Tuesday, November 18, 2008

2am- Where is your Rat Bastard?

No, I'm not talking about your husband or boyfriend. I'm talking about the time I woke up last night thinking that the child that tapped the wall in the room next mine was Rat Bastard. Then, I started thinking about if they close up the holes that Rat Bastard and little mice friends got in by... what is going to happen. I'm not paying $500 for rat treatement. I wouldn't have even known if Squirrel Bastard hadn't popped by. Now- every little sound is Rat Bastard.

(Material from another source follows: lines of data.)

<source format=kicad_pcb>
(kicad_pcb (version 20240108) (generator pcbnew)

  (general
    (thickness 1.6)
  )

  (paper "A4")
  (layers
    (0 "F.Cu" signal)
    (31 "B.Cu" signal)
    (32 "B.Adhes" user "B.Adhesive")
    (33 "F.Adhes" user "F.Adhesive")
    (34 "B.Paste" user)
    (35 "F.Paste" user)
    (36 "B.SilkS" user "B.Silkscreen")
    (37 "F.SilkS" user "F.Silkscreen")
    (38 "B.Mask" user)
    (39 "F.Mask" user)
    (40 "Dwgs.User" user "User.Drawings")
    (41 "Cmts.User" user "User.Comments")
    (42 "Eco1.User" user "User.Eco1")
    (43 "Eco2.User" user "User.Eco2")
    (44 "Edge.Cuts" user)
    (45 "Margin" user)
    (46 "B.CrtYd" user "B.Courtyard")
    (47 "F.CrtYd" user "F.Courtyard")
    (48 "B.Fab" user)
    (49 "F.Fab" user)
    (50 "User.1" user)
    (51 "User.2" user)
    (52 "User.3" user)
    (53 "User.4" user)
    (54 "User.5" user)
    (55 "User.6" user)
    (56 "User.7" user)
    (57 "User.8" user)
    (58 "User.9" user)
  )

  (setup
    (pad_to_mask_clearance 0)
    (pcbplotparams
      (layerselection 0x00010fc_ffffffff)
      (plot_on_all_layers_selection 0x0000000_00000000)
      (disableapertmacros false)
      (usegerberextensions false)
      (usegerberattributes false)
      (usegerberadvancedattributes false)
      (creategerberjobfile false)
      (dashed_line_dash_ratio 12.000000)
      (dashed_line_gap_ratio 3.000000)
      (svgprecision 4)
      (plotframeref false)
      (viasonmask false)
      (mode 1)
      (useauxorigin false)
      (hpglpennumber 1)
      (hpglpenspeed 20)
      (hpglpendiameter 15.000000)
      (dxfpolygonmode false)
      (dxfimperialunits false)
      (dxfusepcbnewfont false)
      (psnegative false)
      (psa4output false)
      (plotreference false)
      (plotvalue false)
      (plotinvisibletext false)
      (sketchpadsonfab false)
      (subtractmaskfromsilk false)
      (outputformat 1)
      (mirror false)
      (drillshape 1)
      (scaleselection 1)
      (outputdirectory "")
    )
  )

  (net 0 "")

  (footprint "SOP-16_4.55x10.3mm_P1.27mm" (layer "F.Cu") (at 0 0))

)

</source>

Toss and turn. Turn and toss. Turn the light on and read about Jamie and Claire. Turn the light off. Toss and turn. Turn and toss. This was my night. Constantly thinking about Rat Bastard. Last looking at the clock in the 4am hour sometime.

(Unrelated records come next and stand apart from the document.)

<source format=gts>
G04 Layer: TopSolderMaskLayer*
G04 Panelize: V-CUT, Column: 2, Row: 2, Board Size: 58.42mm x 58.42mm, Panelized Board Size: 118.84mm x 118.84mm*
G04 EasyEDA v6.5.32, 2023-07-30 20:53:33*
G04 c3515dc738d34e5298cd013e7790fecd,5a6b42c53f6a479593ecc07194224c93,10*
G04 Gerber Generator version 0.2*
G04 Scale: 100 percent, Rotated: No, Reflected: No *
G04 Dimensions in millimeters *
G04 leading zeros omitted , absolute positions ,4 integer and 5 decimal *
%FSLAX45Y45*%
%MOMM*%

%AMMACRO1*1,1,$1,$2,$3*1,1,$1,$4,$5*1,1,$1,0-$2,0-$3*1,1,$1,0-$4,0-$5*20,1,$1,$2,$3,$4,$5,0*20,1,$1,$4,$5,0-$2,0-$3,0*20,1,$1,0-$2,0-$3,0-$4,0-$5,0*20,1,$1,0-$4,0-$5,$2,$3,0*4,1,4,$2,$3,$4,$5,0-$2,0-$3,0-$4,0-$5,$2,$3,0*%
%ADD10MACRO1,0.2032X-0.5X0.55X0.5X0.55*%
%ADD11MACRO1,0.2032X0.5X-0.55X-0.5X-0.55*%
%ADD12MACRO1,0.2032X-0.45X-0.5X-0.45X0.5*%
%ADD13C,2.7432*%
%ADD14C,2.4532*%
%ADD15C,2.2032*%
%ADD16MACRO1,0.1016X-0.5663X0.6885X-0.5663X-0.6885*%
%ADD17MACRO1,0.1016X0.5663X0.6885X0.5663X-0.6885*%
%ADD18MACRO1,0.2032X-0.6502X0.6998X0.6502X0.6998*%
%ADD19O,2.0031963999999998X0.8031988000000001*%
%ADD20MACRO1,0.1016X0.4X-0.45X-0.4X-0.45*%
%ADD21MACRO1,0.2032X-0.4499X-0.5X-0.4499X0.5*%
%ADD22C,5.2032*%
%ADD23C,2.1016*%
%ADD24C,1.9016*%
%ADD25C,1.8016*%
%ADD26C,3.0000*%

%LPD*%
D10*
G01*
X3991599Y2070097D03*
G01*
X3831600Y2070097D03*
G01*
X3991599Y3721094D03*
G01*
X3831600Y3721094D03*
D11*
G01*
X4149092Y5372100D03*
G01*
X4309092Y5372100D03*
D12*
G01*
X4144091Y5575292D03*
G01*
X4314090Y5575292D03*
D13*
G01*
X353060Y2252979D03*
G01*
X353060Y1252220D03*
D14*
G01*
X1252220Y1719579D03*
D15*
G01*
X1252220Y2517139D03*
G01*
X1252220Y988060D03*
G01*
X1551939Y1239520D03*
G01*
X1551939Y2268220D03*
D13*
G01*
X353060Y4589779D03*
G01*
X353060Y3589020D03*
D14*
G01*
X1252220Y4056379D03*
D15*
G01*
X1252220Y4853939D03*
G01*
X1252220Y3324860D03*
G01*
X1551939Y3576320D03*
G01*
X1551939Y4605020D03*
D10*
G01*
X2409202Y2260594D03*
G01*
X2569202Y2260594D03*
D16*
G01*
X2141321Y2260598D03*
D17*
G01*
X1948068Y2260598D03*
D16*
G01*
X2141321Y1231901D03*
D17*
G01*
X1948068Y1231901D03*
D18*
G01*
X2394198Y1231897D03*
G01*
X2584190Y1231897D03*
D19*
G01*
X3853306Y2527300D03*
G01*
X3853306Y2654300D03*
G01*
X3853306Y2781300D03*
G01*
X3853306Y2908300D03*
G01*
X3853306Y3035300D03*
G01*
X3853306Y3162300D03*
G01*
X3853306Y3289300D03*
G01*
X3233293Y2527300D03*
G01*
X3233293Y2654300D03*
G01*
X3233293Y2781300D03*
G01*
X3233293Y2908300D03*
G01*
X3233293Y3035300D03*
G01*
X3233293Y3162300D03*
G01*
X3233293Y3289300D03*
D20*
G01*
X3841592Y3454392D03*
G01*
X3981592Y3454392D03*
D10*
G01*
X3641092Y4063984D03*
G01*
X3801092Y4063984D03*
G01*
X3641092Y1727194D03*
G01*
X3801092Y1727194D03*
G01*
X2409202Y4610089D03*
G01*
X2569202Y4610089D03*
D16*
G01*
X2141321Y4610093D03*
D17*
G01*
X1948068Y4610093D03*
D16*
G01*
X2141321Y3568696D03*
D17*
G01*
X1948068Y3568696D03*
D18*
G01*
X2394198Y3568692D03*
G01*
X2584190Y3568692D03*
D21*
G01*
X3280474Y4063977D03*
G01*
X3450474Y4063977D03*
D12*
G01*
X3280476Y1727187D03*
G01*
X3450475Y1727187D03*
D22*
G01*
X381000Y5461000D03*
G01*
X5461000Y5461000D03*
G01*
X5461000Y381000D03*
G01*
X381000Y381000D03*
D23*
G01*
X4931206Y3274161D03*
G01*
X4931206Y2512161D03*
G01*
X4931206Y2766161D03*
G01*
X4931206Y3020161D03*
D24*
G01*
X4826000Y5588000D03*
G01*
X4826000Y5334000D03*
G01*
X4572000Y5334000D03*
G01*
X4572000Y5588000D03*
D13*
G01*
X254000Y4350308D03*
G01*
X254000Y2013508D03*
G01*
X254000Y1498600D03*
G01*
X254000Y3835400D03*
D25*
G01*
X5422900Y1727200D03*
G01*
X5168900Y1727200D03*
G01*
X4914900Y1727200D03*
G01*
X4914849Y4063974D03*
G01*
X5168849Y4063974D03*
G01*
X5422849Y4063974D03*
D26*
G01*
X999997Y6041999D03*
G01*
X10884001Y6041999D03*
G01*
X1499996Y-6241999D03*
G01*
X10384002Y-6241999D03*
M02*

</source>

I came to work and immediately went into see the Property Manager. Let's talk Rat Bastards. Let me just cut to the chase. Property Manager and I went and bought the right poison that I can toss in the corners where I can't walk directly to. Smart. I'm going to put some mothballs up there because Rat Bastard doesn't like the smell of mothballs. I'm going to wait 7 long days and then plug the holes with the Stuffit steel wool in the soffits to keep Rat Bastard and friends out of the Penthouse until 2009 when I'll get a professional painter/sider person to fix it properly.

All this for $30.00.

I'm so pissed at Squirrel Bastard because if he hadn't come in and stirred up Rat Bastard I would still love my little house and not be tossing and turning all night. No, I won't let either Rat or Squirrel Bastard change the love that I have for Home Sweet Home.

I'm just going to Rambo their asses!